WRITTEN INSTRUCTION: Reproduce the forum thread about internet filtering in full, word for word.

SOURCE PASSAGE:
= = = = =
The problem is not whether you end up guilty or innocent after a trial; the
problem is the trial itself. Who can afford the time (years) and money (~10k
€) needed for a penal process? And I can imaging you being pictured by the
press covering the trial as a dangerous hacker helping terrorists and similar
things.

[1] <https://www.torproject.org/eff/tor-legal-faq.html>

------
feralchimp
Run Tor exit nodes (or donate to someone who will).

[https://blog.torproject.org/blog/support-tor-network-
donate-...](https://blog.torproject.org/blog/support-tor-network-donate-exit-
node-providers)

------
nextparadigms
Maybe the MPAA boss will propose the same thing next to stop piracy,
especially if SOPA passes and still fails to stop piracy.

------
xster
USA to replace the internet with SOPA intranet

------
tlogan
I know a little about Iran (I have friends living there and my father was
working there), and it seems like the _only_ reason why mulas are in power is
America (there is joke that FoxNews is Iranian TV network).

Also, Iran's government is very corrupted (even ridiculously obvious) and in
many many cases decisions are based on economical interests told with verses
from Kuran.

Of course, there are some people who genuinely believe in ideas of Iran's
revolutions but they are already old senile and mainly used as tokens.

In short, the second Iranian revolution will come soon.

------
j45
So, Iran is doing the same as SOPA wants to, and China is doing with filtering
the internet.

------
dazbradbury
Halal, is it .me you're looking for...

------
riffic
This isn't an Onion story?
= = = = =
INFORMATION SUPPLIED:
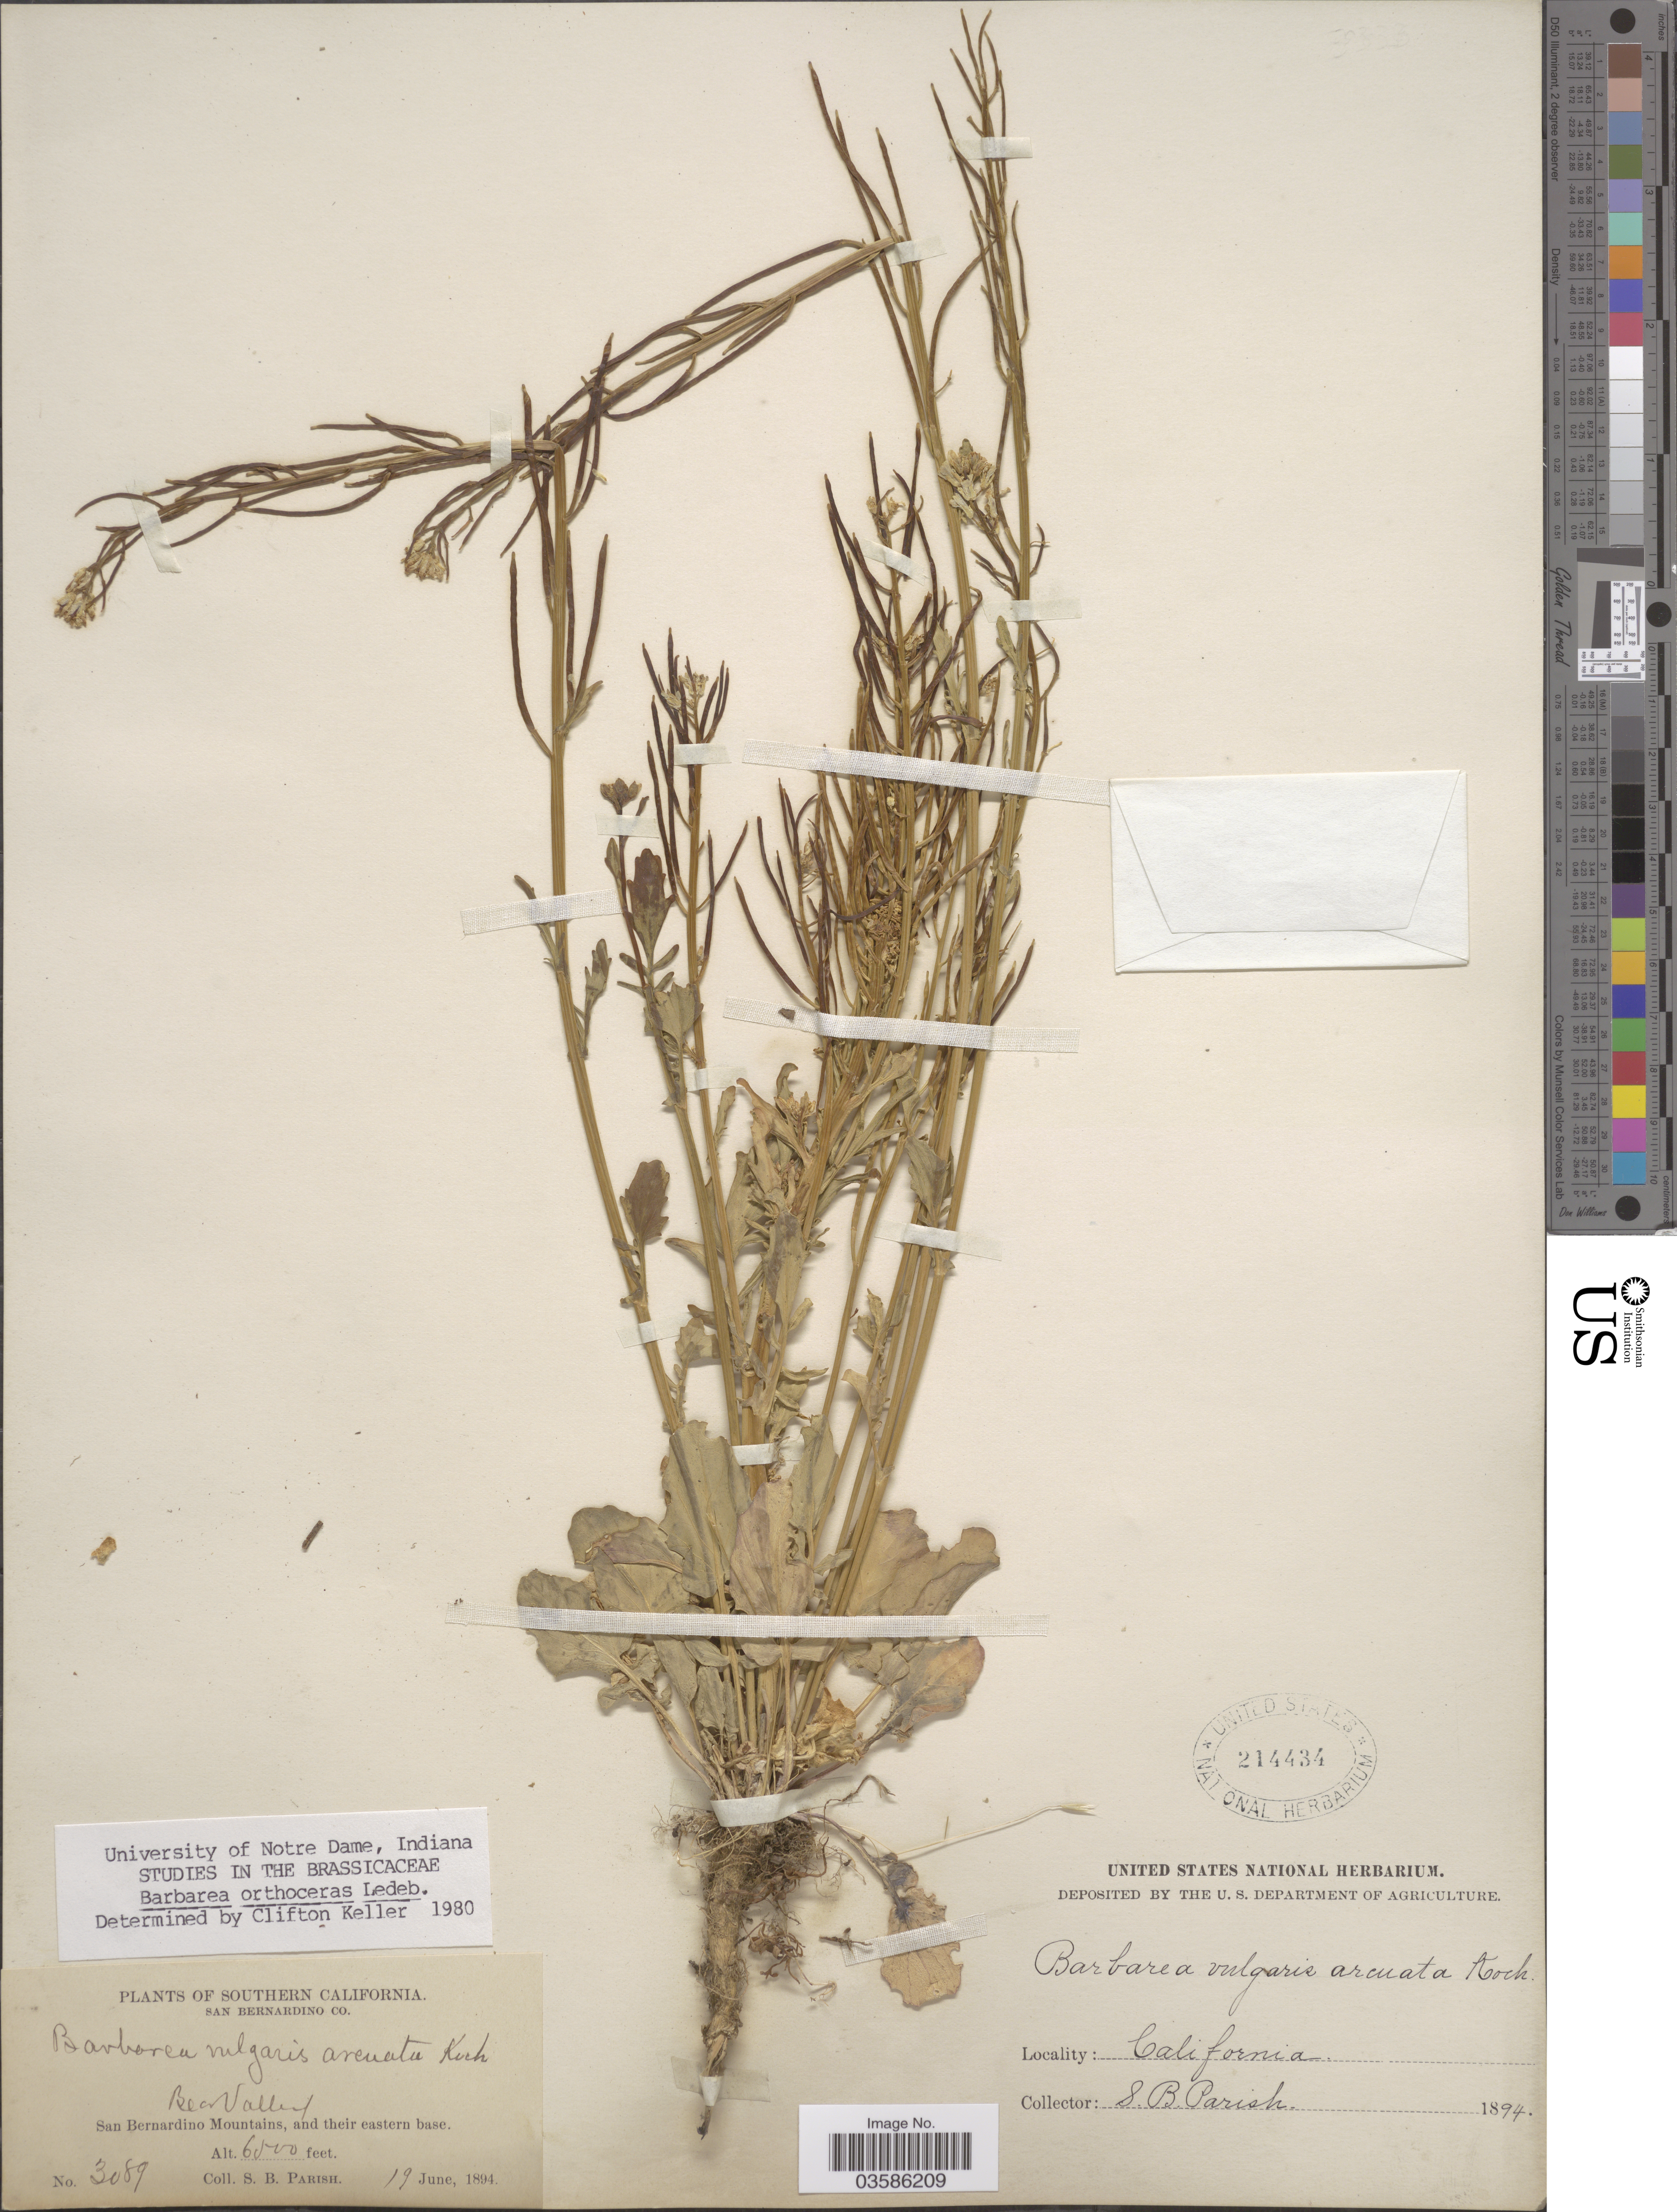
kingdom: Plantae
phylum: Tracheophyta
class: Magnoliopsida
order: Brassicales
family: Brassicaceae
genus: Barbarea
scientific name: Barbarea orthoceras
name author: Ledeb.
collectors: S. B. Parish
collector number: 3089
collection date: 1894-06-19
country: United States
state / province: California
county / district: San Bernardino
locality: Southern California. San Bernardino Co. Bear Valley. San Bernardino Mountains, and their eastern base.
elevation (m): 1981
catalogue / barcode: US 214434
= = = = =
RESPONSE TO THIS EXERCISE:
The problem is not whether you end up guilty or innocent after a trial; the
problem is the trial itself. Who can afford the time (years) and money (~10k
€) needed for a penal process? And I can imaging you being pictured by the
press covering the trial as a dangerous hacker helping terrorists and similar
things.

[1] <https://www.torproject.org/eff/tor-legal-faq.html>

------
feralchimp
Run Tor exit nodes (or donate to someone who will).

[https://blog.torproject.org/blog/support-tor-network-
donate-...](https://blog.torproject.org/blog/support-tor-network-donate-exit-
node-providers)

------
nextparadigms
Maybe the MPAA boss will propose the same thing next to stop piracy,
especially if SOPA passes and still fails to stop piracy.

------
xster
USA to replace the internet with SOPA intranet

------
tlogan
I know a little about Iran (I have friends living there and my father was
working there), and it seems like the _only_ reason why mulas are in power is
America (there is joke that FoxNews is Iranian TV network).

Also, Iran's government is very corrupted (even ridiculously obvious) and in
many many cases decisions are based on economical interests told with verses
from Kuran.

Of course, there are some people who genuinely believe in ideas of Iran's
revolutions but they are already old senile and mainly used as tokens.

In short, the second Iranian revolution will come soon.

------
j45
So, Iran is doing the same as SOPA wants to, and China is doing with filtering
the internet.

------
dazbradbury
Halal, is it .me you're looking for...

------
riffic
This isn't an Onion story?